Now we just need ZFS for Windows.
lohelle wrote:Good! ALUA would be GREAT. When will this be available? Version 6 ?
robnicholson wrote:For us it was the blend of features, performance and cost with the later been the clincher esp. when you gave us two licenses for one. The personal thing I love about it is the "no-limits" capacity. If we temporarily need 12TB of storage, we can connect a SATA-3 array easily and for little money.
Overall, reliability & performance have to be up there with the hardware solutions. The downside of being able to use your own hardware was that you have to be careful what you buy. We bought a real dodo of an HP SmartArray controller which caused all sorts of problems in the early days (StarWind crashing due to the controller going bad) but since we replaced that with an LSI Logic card, it's been rock solid.

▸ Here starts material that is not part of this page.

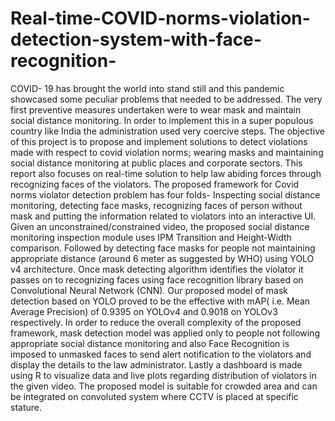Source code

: # Real-time-COVID-norms-violation-detection-system-with-face-recognition-
COVID- 19 has brought the world into stand still and this pandemic showcased some peculiar problems that needed to be addressed. The very first preventive measures undertaken were to wear mask and maintain social distance monitoring. In order to implement this in a super populous country like India the administration used very coercive steps. The objective of this project is to propose and implement solutions to detect violations made with respect to covid violation norms; wearing masks and maintaining social distance monitoring at public places and corporate sectors. This report also focuses on real-time solution to help law abiding forces through recognizing faces of the violators. The proposed framework for Covid norms violator detection problem has four folds- Inspecting social distance monitoring, detecting face masks, recognizing faces of person without mask and putting the information related to violators into an interactive UI. Given an unconstrained/constrained video, the proposed social distance monitoring inspection module uses IPM Transition and Height-Width comparison. Followed by detecting face masks for people not maintaining appropriate distance (around 6 meter as suggested by WHO) using YOLO v4 architecture. Once mask detecting algorithm identifies the violator it passes on to recognizing faces using face recognition library based on Convolutional Neural Network (CNN). Our proposed model of mask detection based on YOLO proved to be the effective with mAP( i.e. Mean Average Precision) of 0.9395 on YOLOv4 and 0.9018 on YOLOv3 respectively. In order to reduce the overall complexity of the proposed framework, mask detection model was applied only to people not following appropriate  social distance monitoring and also Face Recognition is imposed to unmasked faces to send alert notification to the violators and display the details to the law administrator. Lastly a dashboard is made using R to visualize data and live plots regarding distribution of violators in the given video. The proposed model is suitable for crowded area and can be integrated on convoluted system where CCTV is placed at specific stature.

We do occasionally get slow downs compared to before but that's kind of expected with any SAN solution. You just can't expect to take six servers all with high speed local SAS storage and switch them to shared storage and expect the same performance as before. But aside from these very occasional slow downs, performance is perfectly fine. Not helped by me setting the cache size to the default on our main file server when we've got 16GB of RAM in there.
Ohh, and don't bother with a really high power CPU configuration. We bought a dual AMD six-core system (so 12 cores in total) and 11 of them are just sat there parked most of the time.
But unfortunately, we're looking at replacing StarWind with Equalogic for our primary because "nobody got fired for buying Equalogic" and our parent company is unfamilar with software SAN and thefore wary. But we're keeping it for our secondary SAN as it's just so good.
Cheers, Rob.
It would put me off. It smacks of "ohh you're using more storage but it's effectively the same box/work/software for us but we'll charge you more anyway". The flexibility of just stucking in some temporary JBOD is welcomed.What do you think about licensing policy when you'll be charged for data capacity only? So number of nodes actually handling data would be up to you?
Maybe some recommended/testing hardware configurations? All we're mainly talking about here is the server, disk controller & network cards. Maybe some memory sizing recommendations as I notice that deduplication requires a lot more memory.Do you think there's some way to go? Using OEMs / selling to integrators only? Automatic verification tool? Anything else?
It really does stick in my throught to have to consider non-Starwind as it's working fine, is incredibly cost effective and is gaining more and more neat features each version.Well, I've heard it about IBM actually EQL is nice but has own issues (unusable snapshots for example).